Unité de Bioinformatique Structurale, UMR 3528, CNRS, and Departement de Bioinformatique, Biostatistique et Biologie Intégrative, USR 3756, CNRS , Institut Pasteur , 75015 Paris , France.
IRISA , 35042 Rennes , France.
J Chem Inf Model. 2019 Oct 28;59(10):4486-4503. doi: 10.1021/acs.jcim.9b00215. Epub 2019 Sep 6.
The optimization approaches classically used during the determination of protein structure encounter various difficulties, especially when the size of the conformational space is large. Indeed, in such a case, algorithmic convergence criteria are more difficult to set up. Moreover, the size of the search space makes it difficult to achieve a complete exploration. The interval branch-and-prune (iBP) approach, based on the reformulation of the distance geometry problem (DGP) provides a theoretical frame for the generation of protein conformations, by systematically sampling the conformational space. When an appropriate subset of interatomic distances is known exactly, this worst-case exponential-time algorithm is provably complete and fixed-parameter tractable. These guarantees, however, immediately disappear as distance measurement errors are introduced. Here we propose an improvement of this approach: threading-augmented interval branch-and-prune (TAiBP), where the combinatorial explosion of the original iBP approach arising from its exponential complexity is alleviated by partitioning the input instances into consecutive peptide fragments and by using self-organizing maps (SOMs) to obtain clusters of similar solutions. A validation of the TAiBP approach is presented here on a set of proteins of various sizes and structures. The calculation inputs are a uniform covalent geometry extracted from force field covalent terms, the backbone dihedral angles with error intervals, and a few long-range distances. For most of the proteins smaller than 50 residues and interval widths of 20°, the TAiBP approach yielded solutions with RMSD values smaller than 3 Å with respect to the initial protein conformation. The efficiency of the TAiBP approach for proteins larger than 50 residues will require the use of nonuniform covalent geometry and may have benefits from the recent development of residue-specific force-fields.

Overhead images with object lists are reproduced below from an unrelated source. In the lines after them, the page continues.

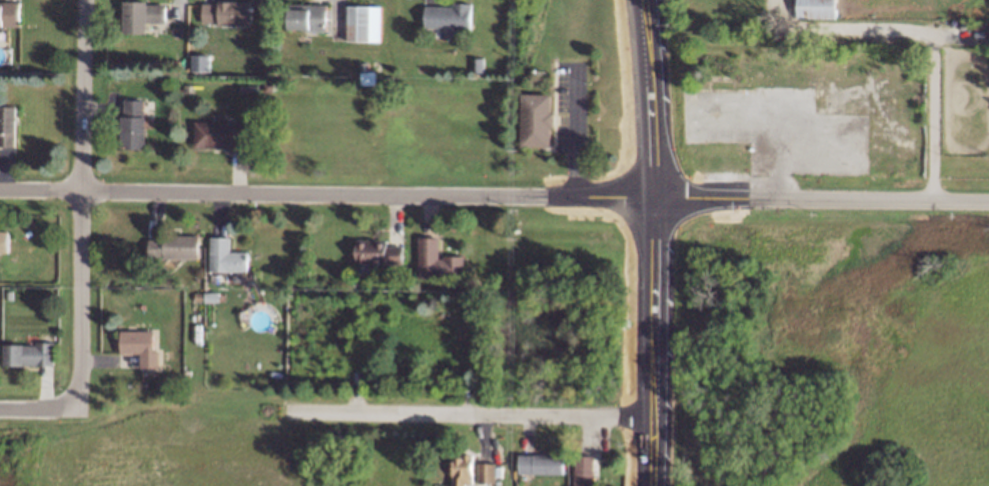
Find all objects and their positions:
building: (817, 9)
building: (226, 15)
building: (10, 16)
building: (140, 16)
building: (304, 18)
building: (447, 18)
building: (364, 23)
road: (931, 31)
road: (960, 31)
road: (649, 42)
road: (658, 42)
building: (200, 62)
building: (762, 70)
building: (366, 74)
building: (537, 122)
building: (133, 126)
building: (8, 127)
road: (574, 131)
building: (218, 136)
road: (111, 189)
road: (438, 193)
road: (821, 197)
road: (81, 224)
building: (3, 243)
building: (175, 249)
building: (379, 256)
building: (228, 260)
building: (440, 262)
road: (652, 285)
crop: (886, 340)
building: (136, 346)
building: (30, 357)
road: (12, 407)
road: (471, 417)
crop: (174, 452)
crop: (389, 463)
building: (539, 464)
building: (470, 473)
building: (585, 473)

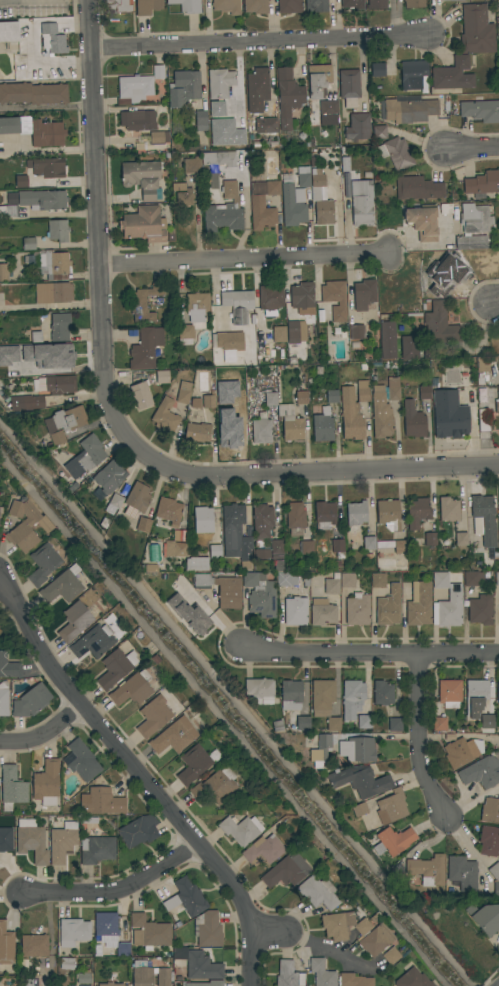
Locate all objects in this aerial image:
building: (453, 0)
building: (414, 3)
building: (352, 4)
building: (376, 4)
building: (187, 5)
building: (118, 6)
building: (147, 6)
building: (226, 6)
building: (255, 6)
building: (289, 6)
building: (316, 6)
building: (476, 30)
building: (8, 31)
building: (51, 39)
road: (259, 42)
building: (498, 44)
building: (377, 69)
building: (157, 72)
building: (449, 73)
building: (413, 75)
building: (318, 80)
building: (220, 83)
building: (183, 87)
building: (348, 87)
building: (133, 89)
building: (257, 90)
building: (33, 93)
building: (287, 96)
road: (47, 106)
building: (409, 110)
building: (480, 110)
building: (327, 112)
building: (239, 117)
building: (137, 120)
building: (201, 120)
building: (9, 125)
building: (263, 126)
building: (357, 127)
building: (378, 132)
building: (46, 133)
building: (155, 137)
road: (472, 149)
road: (49, 150)
building: (395, 153)
building: (219, 159)
building: (345, 164)
building: (191, 165)
building: (48, 168)
building: (141, 178)
building: (303, 178)
building: (211, 181)
building: (19, 182)
building: (482, 183)
building: (271, 188)
building: (417, 188)
building: (257, 189)
building: (182, 195)
building: (10, 199)
building: (42, 200)
building: (320, 200)
building: (361, 203)
building: (291, 206)
building: (8, 211)
building: (223, 211)
building: (259, 214)
building: (421, 222)
building: (144, 224)
building: (473, 227)
building: (57, 230)
road: (99, 232)
building: (28, 244)
road: (246, 259)
building: (53, 265)
building: (442, 269)
building: (3, 273)
building: (52, 292)
building: (363, 294)
building: (302, 298)
building: (270, 299)
building: (335, 299)
building: (143, 302)
road: (494, 302)
building: (237, 305)
building: (193, 316)
building: (439, 325)
building: (59, 327)
building: (295, 331)
building: (356, 332)
building: (279, 334)
building: (35, 337)
building: (387, 340)
building: (227, 344)
building: (145, 348)
building: (412, 349)
building: (58, 353)
building: (9, 356)
building: (268, 357)
building: (29, 366)
building: (481, 368)
building: (317, 371)
building: (161, 377)
building: (54, 385)
building: (393, 389)
building: (362, 391)
building: (424, 392)
building: (183, 393)
building: (225, 393)
building: (140, 394)
building: (301, 396)
building: (331, 396)
building: (238, 398)
building: (270, 398)
building: (208, 400)
building: (497, 401)
building: (25, 403)
building: (380, 414)
building: (165, 415)
building: (350, 415)
building: (448, 416)
building: (412, 420)
building: (482, 420)
building: (290, 423)
building: (64, 424)
building: (228, 426)
building: (322, 428)
building: (261, 429)
building: (197, 432)
building: (86, 456)
road: (318, 473)
building: (107, 479)
building: (136, 500)
building: (113, 504)
building: (498, 504)
building: (448, 509)
building: (0, 510)
building: (168, 510)
building: (416, 512)
building: (356, 513)
building: (388, 514)
building: (324, 515)
building: (295, 518)
building: (484, 519)
building: (202, 520)
building: (262, 520)
building: (102, 523)
building: (142, 524)
building: (25, 525)
building: (236, 535)
building: (179, 536)
building: (430, 539)
building: (460, 539)
building: (368, 543)
building: (392, 545)
building: (335, 546)
building: (305, 548)
building: (175, 549)
building: (277, 549)
building: (214, 551)
building: (151, 553)
building: (261, 554)
building: (196, 563)
building: (42, 564)
building: (149, 568)
building: (283, 577)
building: (472, 578)
building: (496, 578)
building: (347, 580)
building: (378, 580)
building: (332, 584)
building: (62, 586)
building: (220, 589)
building: (260, 594)
building: (446, 602)
building: (418, 604)
building: (388, 607)
building: (357, 609)
building: (498, 609)
building: (480, 610)
building: (295, 611)
building: (321, 612)
building: (187, 614)
building: (73, 622)
building: (92, 642)
road: (371, 653)
building: (8, 667)
building: (115, 668)
building: (131, 689)
building: (259, 691)
building: (382, 693)
building: (449, 693)
building: (290, 695)
building: (497, 695)
building: (475, 696)
building: (321, 697)
building: (3, 698)
building: (352, 698)
building: (30, 701)
building: (153, 716)
building: (486, 721)
building: (364, 722)
building: (298, 724)
building: (333, 724)
building: (395, 724)
building: (439, 724)
road: (45, 734)
building: (173, 736)
road: (419, 737)
building: (498, 741)
building: (357, 750)
building: (321, 751)
building: (459, 752)
building: (80, 760)
building: (192, 764)
building: (481, 772)
building: (360, 781)
building: (46, 783)
road: (148, 784)
building: (214, 785)
building: (11, 787)
building: (101, 802)
building: (391, 807)
building: (358, 809)
building: (489, 810)
building: (240, 829)
building: (138, 831)
building: (5, 840)
building: (30, 841)
building: (392, 841)
building: (489, 841)
building: (62, 842)
building: (263, 848)
building: (96, 849)
building: (285, 870)
building: (427, 870)
building: (494, 871)
building: (462, 873)
building: (496, 888)
road: (116, 890)
building: (317, 892)
building: (186, 898)
building: (484, 918)
building: (104, 924)
building: (342, 925)
building: (207, 929)
building: (73, 930)
building: (150, 932)
building: (135, 938)
road: (50, 939)
building: (375, 940)
building: (104, 942)
building: (6, 945)
building: (34, 945)
building: (122, 945)
road: (318, 946)
building: (391, 956)
building: (66, 963)
building: (198, 964)
building: (321, 973)
building: (288, 974)
building: (142, 977)
building: (163, 977)
building: (84, 978)
building: (413, 978)
building: (354, 980)
building: (206, 983)
building: (110, 984)

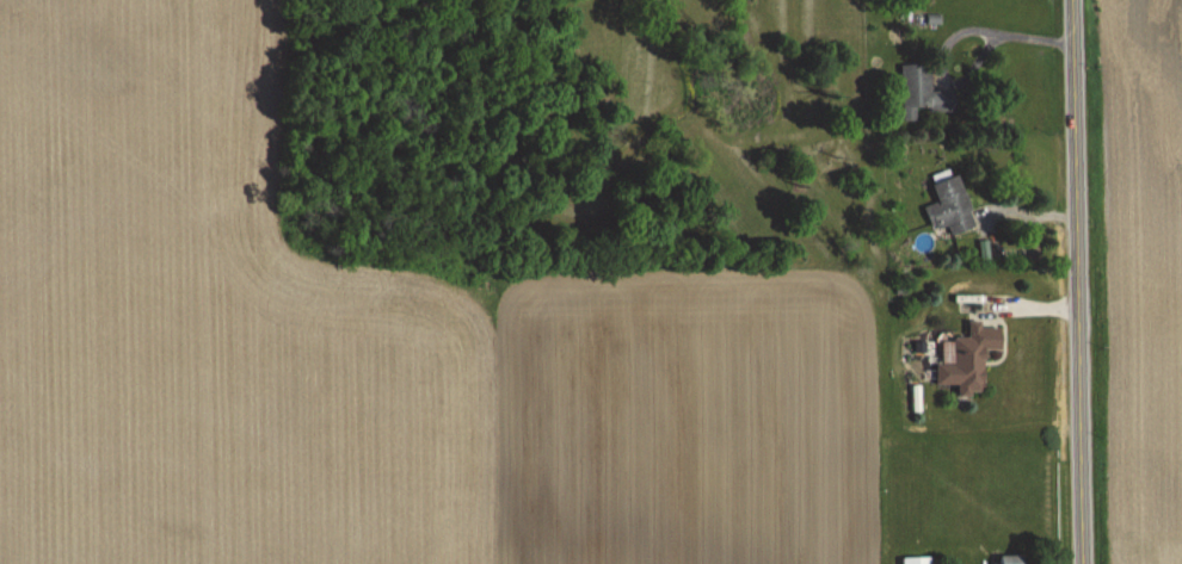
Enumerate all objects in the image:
road: (1003, 34)
building: (924, 90)
building: (950, 205)
road: (1073, 282)
building: (971, 358)
building: (1013, 560)
building: (918, 561)

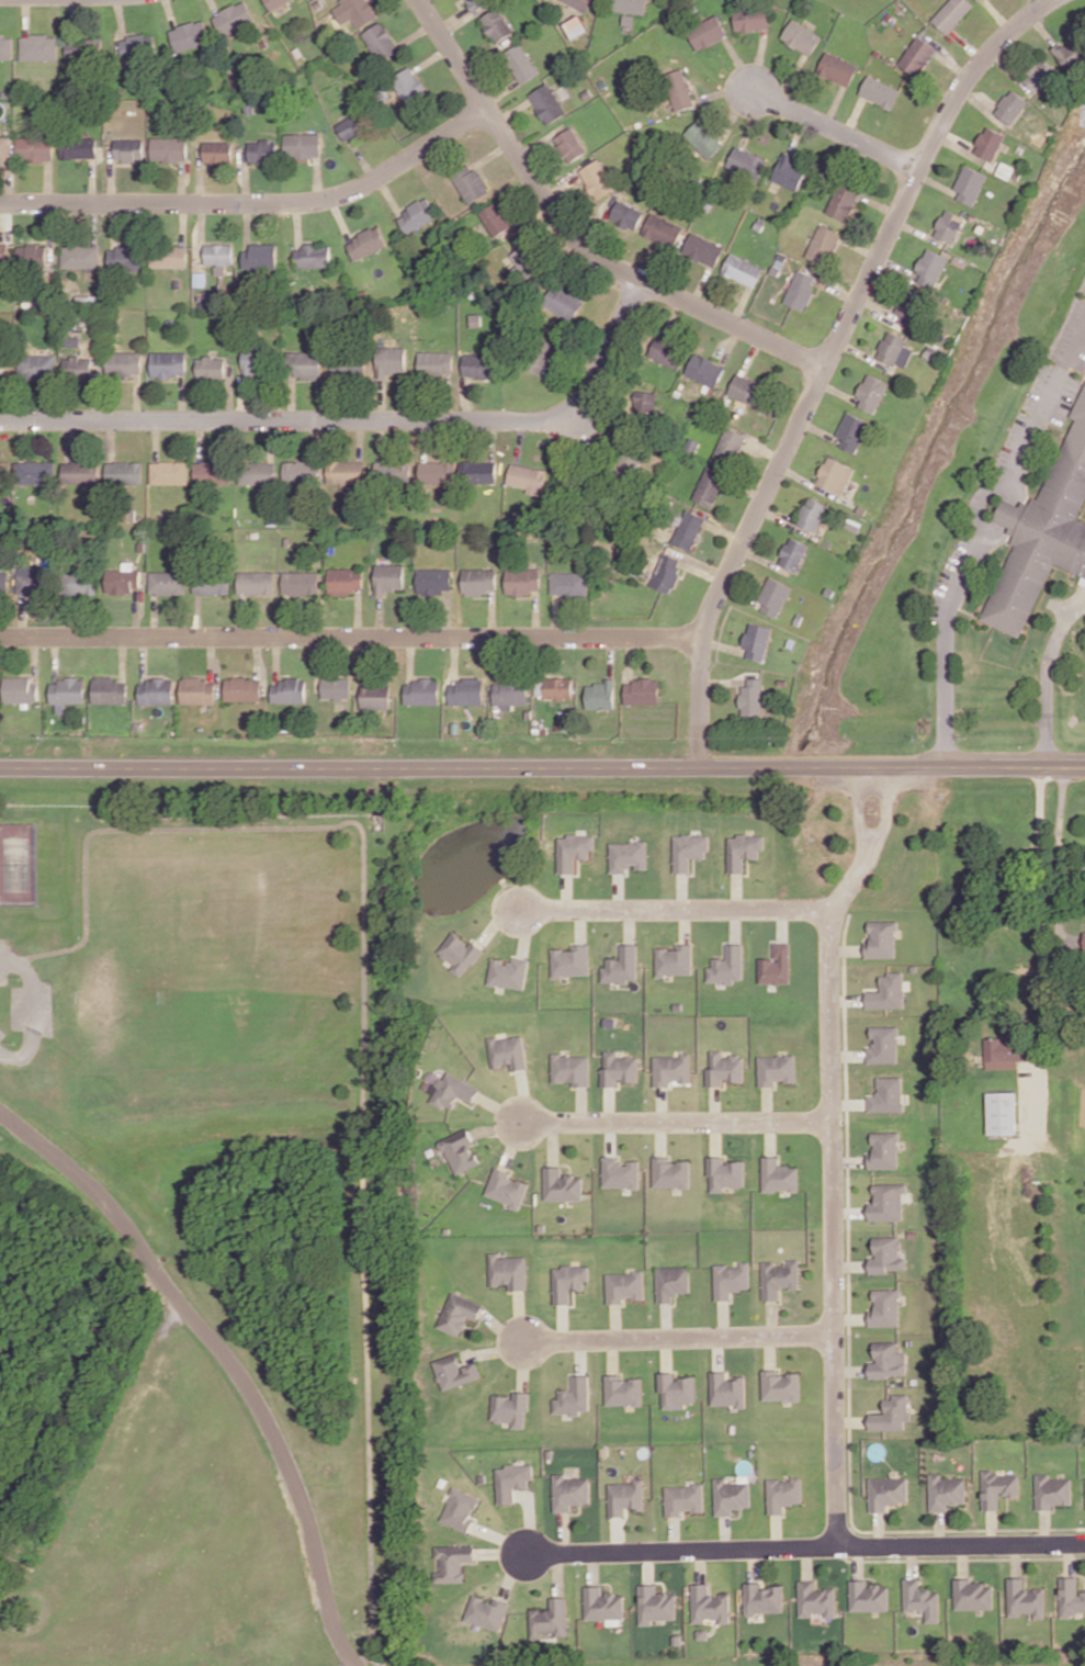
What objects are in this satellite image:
building: (979, 0)
building: (273, 3)
building: (581, 3)
building: (478, 4)
building: (630, 6)
building: (354, 11)
building: (952, 13)
building: (232, 18)
building: (751, 20)
building: (497, 24)
building: (576, 26)
building: (708, 32)
building: (189, 35)
building: (802, 36)
building: (380, 41)
building: (137, 45)
building: (6, 47)
building: (38, 47)
building: (83, 48)
building: (1071, 53)
building: (918, 55)
building: (520, 63)
building: (837, 68)
building: (1040, 75)
building: (409, 85)
building: (680, 89)
building: (879, 91)
building: (547, 103)
building: (1011, 106)
building: (352, 126)
road: (836, 130)
building: (703, 139)
building: (989, 143)
building: (570, 144)
building: (303, 145)
building: (5, 148)
building: (78, 148)
building: (35, 149)
building: (129, 149)
building: (169, 149)
building: (218, 151)
building: (263, 151)
building: (747, 162)
building: (790, 172)
building: (597, 179)
building: (471, 184)
building: (970, 184)
building: (843, 201)
road: (255, 204)
building: (417, 215)
building: (627, 215)
building: (495, 219)
building: (949, 226)
building: (662, 229)
road: (573, 238)
building: (367, 243)
building: (823, 244)
building: (703, 249)
building: (32, 255)
building: (313, 255)
building: (81, 256)
building: (170, 256)
building: (219, 256)
building: (261, 256)
building: (127, 257)
building: (4, 258)
building: (931, 267)
building: (742, 269)
building: (801, 289)
building: (562, 301)
building: (911, 307)
parking lot: (1072, 333)
building: (895, 350)
building: (668, 352)
building: (390, 360)
building: (544, 360)
road: (827, 361)
building: (253, 362)
building: (434, 362)
building: (124, 363)
building: (305, 363)
building: (169, 364)
building: (36, 365)
building: (480, 366)
building: (1, 367)
building: (78, 367)
building: (210, 367)
building: (349, 367)
building: (705, 370)
building: (747, 389)
building: (872, 393)
parking lot: (1064, 400)
building: (645, 401)
parking lot: (1023, 416)
road: (361, 421)
street lamp: (1008, 425)
building: (853, 431)
river: (932, 441)
building: (728, 446)
building: (301, 471)
building: (4, 472)
building: (34, 472)
building: (124, 472)
building: (169, 472)
building: (258, 472)
building: (346, 472)
building: (393, 472)
building: (437, 472)
building: (478, 472)
building: (80, 473)
building: (213, 473)
street lamp: (786, 475)
building: (836, 475)
building: (527, 478)
road: (809, 480)
building: (709, 487)
building: (813, 514)
road: (787, 520)
building: (1044, 529)
building: (688, 530)
road: (986, 530)
building: (794, 554)
road: (763, 558)
building: (667, 572)
building: (390, 577)
parking lot: (948, 577)
building: (123, 579)
building: (346, 580)
building: (434, 580)
building: (479, 580)
building: (523, 580)
building: (32, 581)
building: (168, 582)
building: (257, 582)
building: (301, 582)
building: (4, 583)
building: (81, 583)
building: (569, 583)
road: (741, 591)
building: (775, 596)
road: (352, 638)
building: (758, 640)
road: (1048, 675)
road: (723, 680)
building: (337, 687)
building: (244, 688)
building: (558, 688)
building: (20, 690)
building: (110, 690)
building: (199, 690)
building: (290, 690)
building: (157, 691)
building: (423, 691)
building: (467, 691)
building: (642, 691)
building: (67, 692)
building: (510, 693)
building: (601, 694)
building: (377, 696)
building: (753, 697)
building: (528, 712)
building: (456, 726)
building: (345, 728)
road: (542, 766)
road: (859, 807)
road: (888, 809)
road: (1058, 846)
building: (745, 848)
building: (574, 849)
building: (689, 849)
building: (628, 854)
park: (17, 863)
road: (683, 890)
road: (567, 891)
road: (619, 891)
road: (738, 891)
road: (674, 907)
road: (497, 920)
road: (784, 921)
road: (581, 922)
road: (630, 922)
road: (685, 922)
road: (735, 922)
road: (525, 930)
building: (882, 937)
building: (1084, 941)
road: (1038, 942)
parking lot: (7, 947)
road: (844, 948)
building: (460, 952)
building: (675, 959)
building: (570, 960)
building: (729, 964)
building: (777, 964)
building: (623, 965)
building: (508, 971)
parking lot: (3, 977)
building: (888, 990)
road: (846, 998)
parking lot: (18, 1006)
parking lot: (46, 1006)
road: (31, 1009)
road: (364, 1019)
building: (610, 1020)
parking lot: (2, 1033)
building: (883, 1043)
building: (509, 1050)
building: (1006, 1052)
road: (846, 1054)
building: (570, 1067)
building: (619, 1067)
building: (725, 1067)
building: (777, 1067)
building: (673, 1068)
building: (452, 1090)
building: (887, 1093)
road: (525, 1094)
road: (662, 1101)
road: (766, 1101)
road: (582, 1102)
road: (610, 1102)
road: (715, 1102)
road: (848, 1102)
road: (501, 1106)
building: (1001, 1112)
road: (677, 1118)
road: (499, 1128)
road: (715, 1135)
road: (612, 1136)
road: (661, 1136)
road: (770, 1136)
road: (554, 1141)
road: (512, 1142)
building: (883, 1148)
building: (460, 1149)
road: (848, 1160)
building: (620, 1171)
building: (670, 1171)
building: (724, 1171)
building: (778, 1174)
building: (562, 1183)
building: (507, 1187)
road: (832, 1189)
building: (886, 1200)
road: (848, 1210)
building: (912, 1233)
park: (219, 1245)
building: (886, 1253)
road: (850, 1265)
building: (508, 1269)
building: (779, 1276)
building: (730, 1278)
building: (568, 1280)
building: (673, 1280)
building: (626, 1284)
building: (885, 1305)
building: (460, 1311)
road: (521, 1315)
road: (850, 1316)
road: (772, 1317)
road: (724, 1318)
road: (667, 1319)
road: (616, 1320)
road: (563, 1321)
road: (502, 1327)
road: (849, 1334)
road: (679, 1336)
road: (494, 1349)
road: (770, 1351)
road: (718, 1352)
road: (665, 1353)
road: (613, 1354)
road: (580, 1355)
road: (227, 1357)
building: (887, 1359)
road: (524, 1364)
building: (455, 1369)
road: (850, 1369)
building: (782, 1384)
building: (676, 1388)
building: (728, 1388)
building: (623, 1389)
building: (573, 1395)
building: (511, 1406)
building: (893, 1413)
road: (851, 1420)
building: (512, 1479)
building: (998, 1486)
building: (570, 1490)
building: (1052, 1490)
building: (887, 1491)
building: (946, 1491)
building: (783, 1492)
building: (730, 1494)
building: (626, 1495)
building: (683, 1497)
building: (462, 1507)
road: (530, 1521)
road: (1044, 1525)
road: (992, 1526)
road: (879, 1527)
road: (940, 1527)
road: (775, 1529)
road: (564, 1531)
road: (724, 1531)
road: (619, 1532)
road: (674, 1532)
road: (501, 1536)
road: (806, 1545)
road: (503, 1551)
road: (963, 1557)
road: (1068, 1557)
road: (963, 1558)
road: (1015, 1558)
road: (911, 1559)
building: (454, 1560)
road: (856, 1560)
road: (805, 1561)
road: (752, 1562)
road: (699, 1563)
road: (648, 1565)
road: (593, 1566)
road: (558, 1571)
road: (512, 1572)
road: (1082, 1573)
road: (661, 1580)
road: (606, 1581)
building: (972, 1593)
building: (867, 1595)
building: (1070, 1596)
building: (761, 1597)
building: (814, 1597)
building: (1025, 1597)
building: (921, 1598)
building: (602, 1603)
building: (655, 1603)
building: (708, 1604)
building: (487, 1611)
building: (550, 1617)
building: (702, 1633)
building: (677, 1638)
building: (379, 1658)
road: (352, 1664)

经典的蛋白质结构测定中的优化方法在面对大构象空间时会遇到各种困难。实际上,在这种情况下,算法收敛标准更难设定。此外,搜索空间的大小使得完全探索变得困难。基于距离几何问题(DGP)的重新表述的区间分支定界(iBP)方法为蛋白质构象的生成提供了一个理论框架,通过系统地采样构象空间。当确切地知道一组适当的原子间距离时,这种最坏情况下的指数时间算法是可证明完整且固定参数可处理的。然而,当引入距离测量误差时,这些保证立即消失。在这里,我们提出了对这种方法的改进:线程增强的区间分支定界(TAiBP),其中原始 iBP 方法的组合爆炸由于其指数复杂性而得到缓解,通过将输入实例划分为连续的肽片段并使用自组织映射(SOM)来获得相似解决方案的聚类。在这里,我们对一组具有不同大小和结构的蛋白质进行了 TAiBP 方法的验证。计算输入是从力场共价项中提取的均匀共价几何形状、带有误差间隔的主链二面角以及几个远程距离。对于大多数小于 50 个残基且间隔宽度为 20°的蛋白质,TAiBP 方法产生的解决方案的均方根偏差(RMSD)值小于初始蛋白质构象的 3Å。对于大于 50 个残基的蛋白质,TAiBP 方法的效率将需要使用非均匀共价几何形状,并且可能受益于最近开发的针对残基的力场。